Google engineer Tomas Mikolov and a number of his co-workers have taken a dive into the fascinating world of machine translation. They have come up with a technique with which languages can be translated into one another by using automatically generated dictionaries and phrase tables made with data mining techniques. With this new method, the structure of one language is first mapped out and then compared to another. This way, having two similar corpuses for language comparison is no longer necessary.
The data mining technique can refine dictionaries, the engineers say, as it does not make assumptions about languages, but instead carefully constructs its grammar and vocabulary by using mathematics. MIT Technology Review believes the new method to be “relatively straightforward,” as every language must be able to describe similar things, which are used in similar ways as well. Thus, the words that describe these things must be similar as well. Here, the example of numbers is given; this image, that was published in the article, reveals the similarities between the numbers one to five in English and Spanish by representing them in a vector.
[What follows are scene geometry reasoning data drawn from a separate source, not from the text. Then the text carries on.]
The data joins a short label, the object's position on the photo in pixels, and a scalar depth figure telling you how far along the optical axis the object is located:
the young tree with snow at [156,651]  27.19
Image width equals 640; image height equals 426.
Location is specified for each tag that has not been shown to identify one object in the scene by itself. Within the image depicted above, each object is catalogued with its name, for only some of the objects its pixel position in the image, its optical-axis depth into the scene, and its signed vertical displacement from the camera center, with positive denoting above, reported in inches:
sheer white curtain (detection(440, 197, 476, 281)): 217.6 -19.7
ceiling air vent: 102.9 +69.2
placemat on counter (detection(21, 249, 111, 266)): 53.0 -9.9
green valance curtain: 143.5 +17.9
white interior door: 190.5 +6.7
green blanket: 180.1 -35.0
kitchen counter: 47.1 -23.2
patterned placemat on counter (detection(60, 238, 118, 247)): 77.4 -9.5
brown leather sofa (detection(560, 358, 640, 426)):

The similarities between numbers is exemplary for the representation of entire languages, MIT Technology review says. Mikolov and his team are aiming to represent a language by the relationships that exist between the words. All of these relationships together are called “language space,” and can be viewed as a set of vectors that point words to one another. Recently, researchers learned that these vectors can be dealt with in a mathematical manner.
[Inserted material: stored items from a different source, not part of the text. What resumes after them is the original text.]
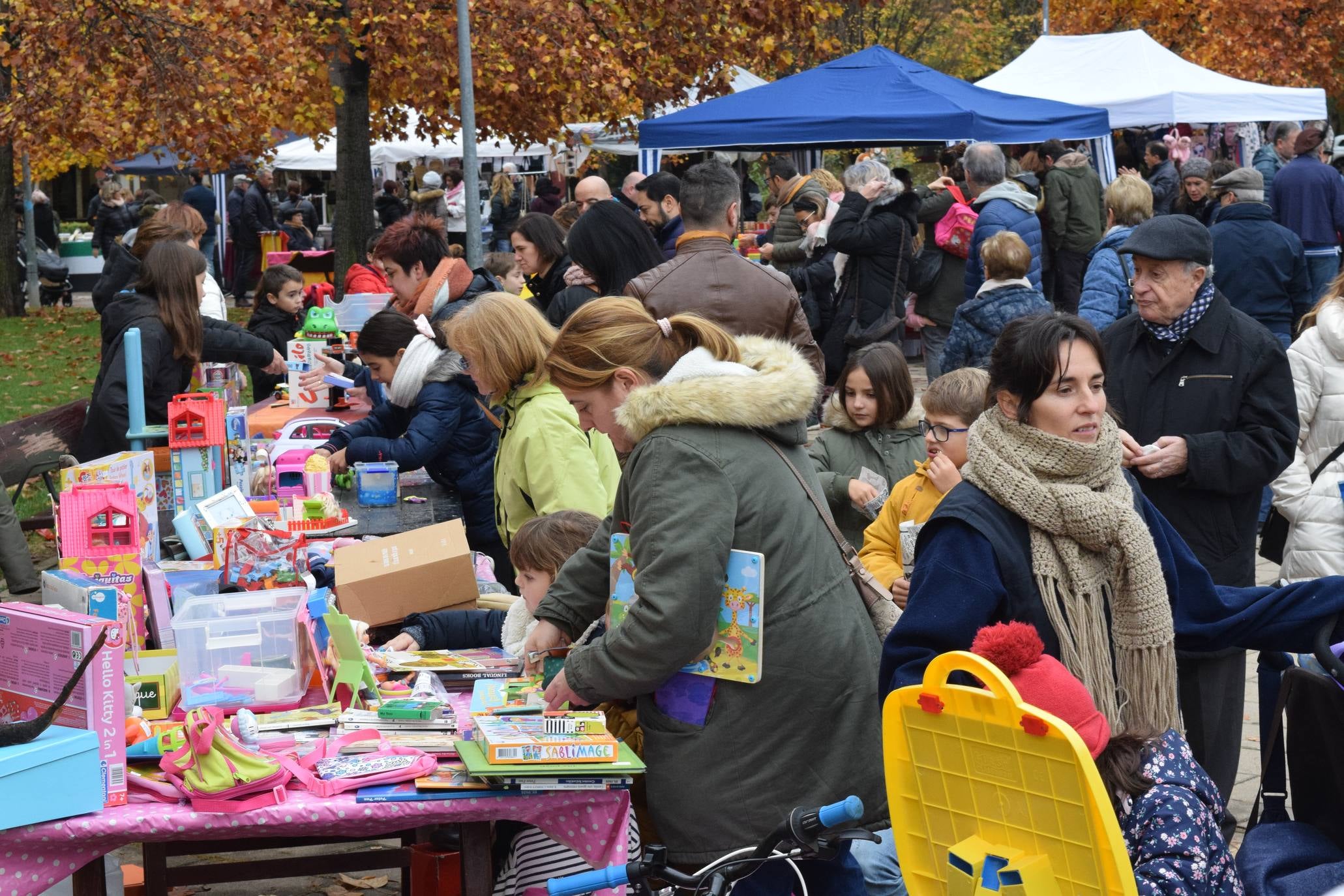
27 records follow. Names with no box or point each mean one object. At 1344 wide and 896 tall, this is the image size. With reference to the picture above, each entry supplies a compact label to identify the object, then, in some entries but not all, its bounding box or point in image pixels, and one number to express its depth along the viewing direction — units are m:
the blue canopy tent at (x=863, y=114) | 11.62
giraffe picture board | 2.99
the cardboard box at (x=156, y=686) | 3.61
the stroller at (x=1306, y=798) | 2.59
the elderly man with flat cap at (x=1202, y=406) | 4.18
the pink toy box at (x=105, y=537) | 3.91
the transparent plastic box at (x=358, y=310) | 10.09
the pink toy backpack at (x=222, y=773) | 3.04
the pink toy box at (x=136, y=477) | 4.27
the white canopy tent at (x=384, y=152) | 25.39
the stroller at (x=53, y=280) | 23.53
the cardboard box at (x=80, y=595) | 3.61
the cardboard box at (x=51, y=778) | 2.90
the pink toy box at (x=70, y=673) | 3.02
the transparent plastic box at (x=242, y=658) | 3.71
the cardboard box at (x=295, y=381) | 8.16
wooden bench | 7.55
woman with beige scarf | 2.69
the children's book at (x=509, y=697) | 3.45
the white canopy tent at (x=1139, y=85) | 16.23
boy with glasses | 4.36
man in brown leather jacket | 6.18
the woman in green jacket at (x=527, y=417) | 4.53
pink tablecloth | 2.97
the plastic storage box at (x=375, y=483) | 6.09
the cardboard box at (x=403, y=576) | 4.63
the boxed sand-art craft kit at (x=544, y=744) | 3.06
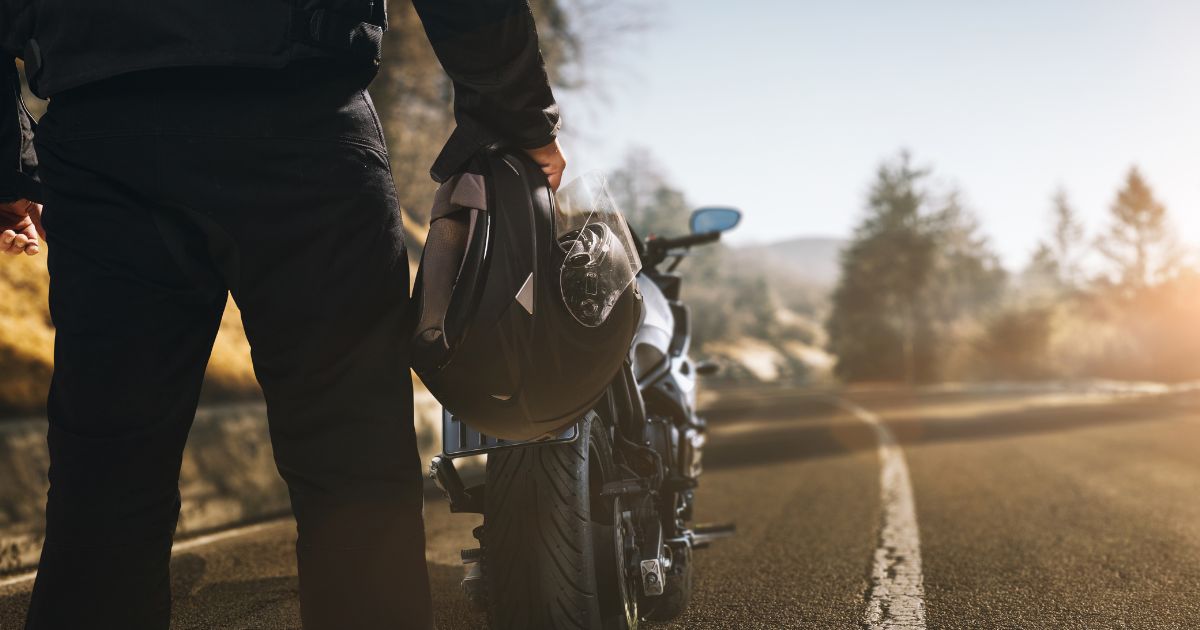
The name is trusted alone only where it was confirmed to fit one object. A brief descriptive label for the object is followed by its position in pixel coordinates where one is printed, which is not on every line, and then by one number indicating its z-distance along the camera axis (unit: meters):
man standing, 1.43
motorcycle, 2.09
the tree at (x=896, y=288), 56.62
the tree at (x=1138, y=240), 65.94
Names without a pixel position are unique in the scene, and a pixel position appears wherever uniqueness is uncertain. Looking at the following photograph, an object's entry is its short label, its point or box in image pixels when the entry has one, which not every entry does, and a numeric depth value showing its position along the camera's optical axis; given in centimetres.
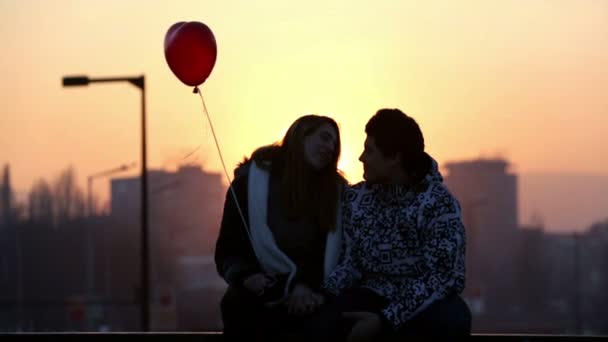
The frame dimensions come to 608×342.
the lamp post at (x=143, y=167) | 2512
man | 677
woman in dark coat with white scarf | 716
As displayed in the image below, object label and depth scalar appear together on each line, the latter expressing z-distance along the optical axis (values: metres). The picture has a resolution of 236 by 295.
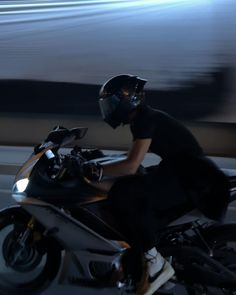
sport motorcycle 5.35
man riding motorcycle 5.24
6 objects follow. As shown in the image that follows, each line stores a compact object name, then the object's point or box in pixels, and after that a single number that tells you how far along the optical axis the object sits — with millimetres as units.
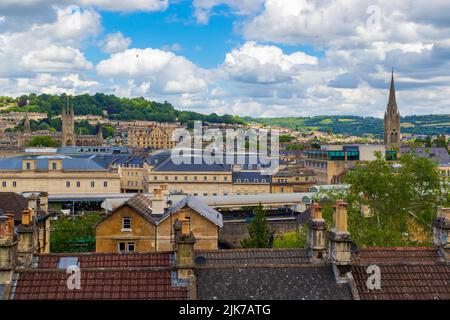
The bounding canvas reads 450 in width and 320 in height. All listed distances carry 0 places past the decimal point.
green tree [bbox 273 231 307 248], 41588
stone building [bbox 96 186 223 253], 39438
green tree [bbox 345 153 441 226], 44812
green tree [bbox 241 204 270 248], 47906
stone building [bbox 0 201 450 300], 19422
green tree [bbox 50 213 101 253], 49000
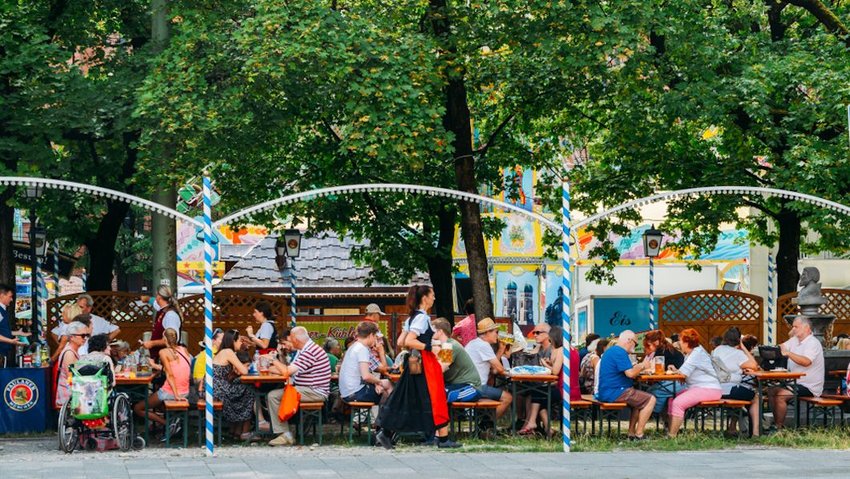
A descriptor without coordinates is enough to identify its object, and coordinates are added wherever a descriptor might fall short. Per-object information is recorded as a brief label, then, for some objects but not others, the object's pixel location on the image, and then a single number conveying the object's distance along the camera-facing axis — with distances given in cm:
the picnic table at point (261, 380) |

According to the article, languages often have a lot of similarities when it comes to vectors. Consequently, converting one vector space into another is actually the same as translation. If you look at it this way, translation is no longer linguistic, but a mathematical problem, MIT Technology Review says. The challenge for the Google engineers is to place the vector spaces onto one another in the right way. Here, a translation corpus is used after all to produce a ready-made linear translation.
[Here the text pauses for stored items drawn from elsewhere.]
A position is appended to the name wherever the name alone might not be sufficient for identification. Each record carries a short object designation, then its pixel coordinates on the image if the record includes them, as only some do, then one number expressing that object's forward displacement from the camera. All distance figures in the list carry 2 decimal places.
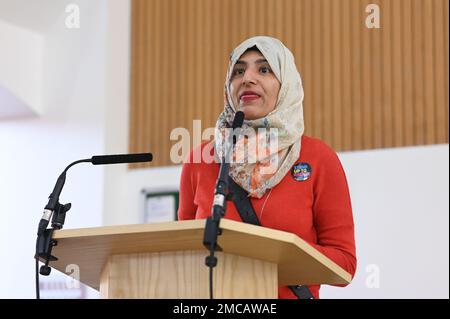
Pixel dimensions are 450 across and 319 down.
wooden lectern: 3.95
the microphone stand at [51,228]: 4.14
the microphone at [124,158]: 4.57
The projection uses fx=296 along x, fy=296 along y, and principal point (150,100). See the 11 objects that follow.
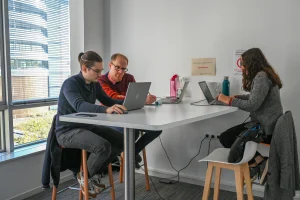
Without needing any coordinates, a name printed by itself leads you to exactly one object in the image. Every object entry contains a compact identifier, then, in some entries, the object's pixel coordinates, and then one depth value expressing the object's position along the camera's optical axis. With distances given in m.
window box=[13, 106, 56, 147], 2.86
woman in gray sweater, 2.26
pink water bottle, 3.12
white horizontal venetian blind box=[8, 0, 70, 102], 2.76
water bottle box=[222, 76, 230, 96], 2.83
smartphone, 1.81
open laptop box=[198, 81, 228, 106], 2.67
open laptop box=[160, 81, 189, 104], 2.78
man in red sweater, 2.68
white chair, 1.94
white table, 1.54
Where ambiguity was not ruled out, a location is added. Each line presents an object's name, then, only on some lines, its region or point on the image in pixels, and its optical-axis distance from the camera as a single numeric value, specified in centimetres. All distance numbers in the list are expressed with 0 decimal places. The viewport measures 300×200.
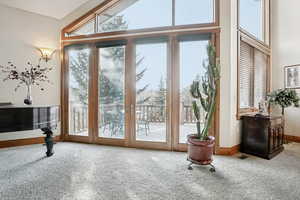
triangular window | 376
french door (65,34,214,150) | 379
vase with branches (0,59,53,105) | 394
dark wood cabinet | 338
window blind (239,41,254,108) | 395
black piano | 260
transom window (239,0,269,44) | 401
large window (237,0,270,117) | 395
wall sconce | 434
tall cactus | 297
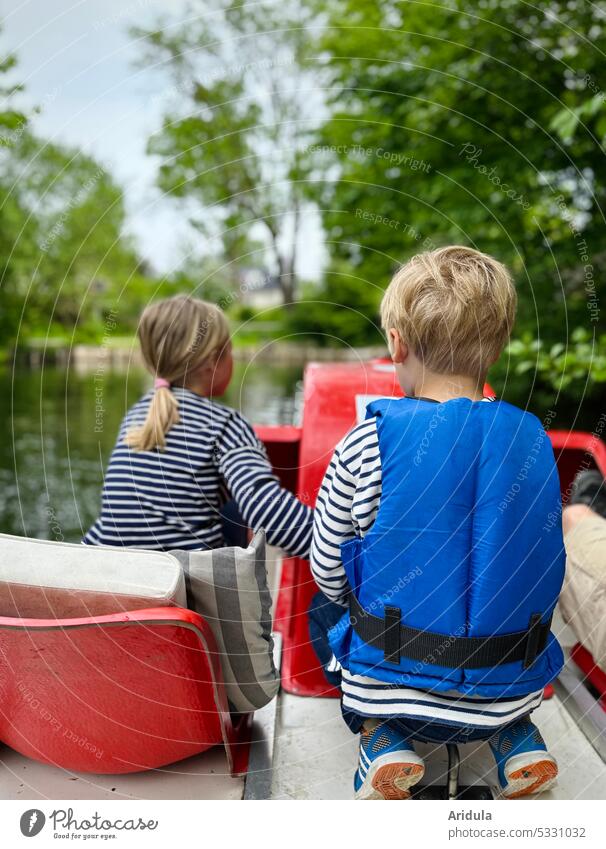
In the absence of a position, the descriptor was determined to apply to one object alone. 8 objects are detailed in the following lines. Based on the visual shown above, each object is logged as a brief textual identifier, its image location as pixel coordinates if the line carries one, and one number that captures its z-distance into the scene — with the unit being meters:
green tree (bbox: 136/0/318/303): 4.59
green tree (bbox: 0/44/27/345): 16.94
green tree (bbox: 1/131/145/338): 16.50
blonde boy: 1.59
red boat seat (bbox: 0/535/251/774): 1.60
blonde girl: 2.16
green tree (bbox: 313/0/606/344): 5.87
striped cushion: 1.75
If the vectors are in place, they can be used for bigger language spaces. According to Mikolov, this new technique is surprisingly accurate; for translations between English and Spanish, 90% of the translations is correct. As stated before, this method can be used to improve dictionaries, which is being tested by the Google team as well. They are currently looking at a English-Czech dictionary and have already found a number of mistakes!
As the new method is based on mathematics and not on assumptions, the engineers say, it can also be used on languages that are completely unrelated. MIT Technology Review believes that multilingual communication will probably greatly improve with this new development. However, Mikolov and his team believe their discovery is only the tip of the iceberg and that a lot more research is needed.